=== GOAL ===
Could you copy every line of the data below, character for character and in the same order?

+ + + + +

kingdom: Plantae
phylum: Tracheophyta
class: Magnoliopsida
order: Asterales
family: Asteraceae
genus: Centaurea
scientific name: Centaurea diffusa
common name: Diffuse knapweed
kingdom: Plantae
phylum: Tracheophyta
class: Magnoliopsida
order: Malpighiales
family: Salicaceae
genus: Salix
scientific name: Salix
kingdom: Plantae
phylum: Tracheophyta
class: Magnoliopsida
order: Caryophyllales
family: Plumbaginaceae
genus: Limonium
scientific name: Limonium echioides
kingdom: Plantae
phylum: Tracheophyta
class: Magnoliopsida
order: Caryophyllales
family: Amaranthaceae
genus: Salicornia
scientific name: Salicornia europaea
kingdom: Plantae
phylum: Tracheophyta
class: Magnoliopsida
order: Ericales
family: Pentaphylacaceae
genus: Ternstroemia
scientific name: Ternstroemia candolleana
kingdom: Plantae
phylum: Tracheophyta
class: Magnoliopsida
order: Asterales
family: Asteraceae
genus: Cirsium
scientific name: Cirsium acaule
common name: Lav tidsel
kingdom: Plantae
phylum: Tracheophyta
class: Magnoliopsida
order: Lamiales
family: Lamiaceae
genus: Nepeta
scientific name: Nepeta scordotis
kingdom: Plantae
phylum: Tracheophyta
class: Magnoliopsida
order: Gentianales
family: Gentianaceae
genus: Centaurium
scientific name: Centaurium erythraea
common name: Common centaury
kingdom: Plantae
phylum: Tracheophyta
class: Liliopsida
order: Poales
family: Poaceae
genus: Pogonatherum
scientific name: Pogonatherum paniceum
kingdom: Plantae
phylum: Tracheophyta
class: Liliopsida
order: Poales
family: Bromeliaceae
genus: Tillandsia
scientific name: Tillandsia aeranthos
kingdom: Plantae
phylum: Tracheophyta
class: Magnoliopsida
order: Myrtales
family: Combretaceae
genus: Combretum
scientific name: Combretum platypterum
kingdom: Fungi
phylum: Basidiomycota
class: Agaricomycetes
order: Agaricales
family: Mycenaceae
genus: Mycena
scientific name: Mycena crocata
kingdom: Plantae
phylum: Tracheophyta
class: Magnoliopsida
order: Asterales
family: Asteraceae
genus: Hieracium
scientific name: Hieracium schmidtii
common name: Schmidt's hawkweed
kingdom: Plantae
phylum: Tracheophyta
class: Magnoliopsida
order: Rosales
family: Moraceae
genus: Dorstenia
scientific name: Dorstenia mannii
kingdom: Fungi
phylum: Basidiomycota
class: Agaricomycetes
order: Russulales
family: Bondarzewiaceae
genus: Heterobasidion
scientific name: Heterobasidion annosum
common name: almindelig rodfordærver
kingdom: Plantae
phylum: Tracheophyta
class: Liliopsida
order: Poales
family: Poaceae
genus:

+ + + + +

=== SOLUTION TO THIS EXERCISE ===
kingdom: Plantae
phylum: Tracheophyta
class: Magnoliopsida
order: Asterales
family: Asteraceae
genus: Centaurea
scientific name: Centaurea diffusa
common name: Diffuse knapweed
kingdom: Plantae
phylum: Tracheophyta
class: Magnoliopsida
order: Malpighiales
family: Salicaceae
genus: Salix
scientific name: Salix
kingdom: Plantae
phylum: Tracheophyta
class: Magnoliopsida
order: Caryophyllales
family: Plumbaginaceae
genus: Limonium
scientific name: Limonium echioides
kingdom: Plantae
phylum: Tracheophyta
class: Magnoliopsida
order: Caryophyllales
family: Amaranthaceae
genus: Salicornia
scientific name: Salicornia europaea
kingdom: Plantae
phylum: Tracheophyta
class: Magnoliopsida
order: Ericales
family: Pentaphylacaceae
genus: Ternstroemia
scientific name: Ternstroemia candolleana
kingdom: Plantae
phylum: Tracheophyta
class: Magnoliopsida
order: Asterales
family: Asteraceae
genus: Cirsium
scientific name: Cirsium acaule
common name: Lav tidsel
kingdom: Plantae
phylum: Tracheophyta
class: Magnoliopsida
order: Lamiales
family: Lamiaceae
genus: Nepeta
scientific name: Nepeta scordotis
kingdom: Plantae
phylum: Tracheophyta
class: Magnoliopsida
order: Gentianales
family: Gentianaceae
genus: Centaurium
scientific name: Centaurium erythraea
common name: Common centaury
kingdom: Plantae
phylum: Tracheophyta
class: Liliopsida
order: Poales
family: Poaceae
genus: Pogonatherum
scientific name: Pogonatherum paniceum
kingdom: Plantae
phylum: Tracheophyta
class: Liliopsida
order: Poales
family: Bromeliaceae
genus: Tillandsia
scientific name: Tillandsia aeranthos
kingdom: Plantae
phylum: Tracheophyta
class: Magnoliopsida
order: Myrtales
family: Combretaceae
genus: Combretum
scientific name: Combretum platypterum
kingdom: Fungi
phylum: Basidiomycota
class: Agaricomycetes
order: Agaricales
family: Mycenaceae
genus: Mycena
scientific name: Mycena crocata
kingdom: Plantae
phylum: Tracheophyta
class: Magnoliopsida
order: Asterales
family: Asteraceae
genus: Hieracium
scientific name: Hieracium schmidtii
common name: Schmidt's hawkweed
kingdom: Plantae
phylum: Tracheophyta
class: Magnoliopsida
order: Rosales
family: Moraceae
genus: Dorstenia
scientific name: Dorstenia mannii
kingdom: Fungi
phylum: Basidiomycota
class: Agaricomycetes
order: Russulales
family: Bondarzewiaceae
genus: Heterobasidion
scientific name: Heterobasidion annosum
common name: almindelig rodfordærver
kingdom: Plantae
phylum: Tracheophyta
class: Liliopsida
order: Poales
family: Poaceae
genus:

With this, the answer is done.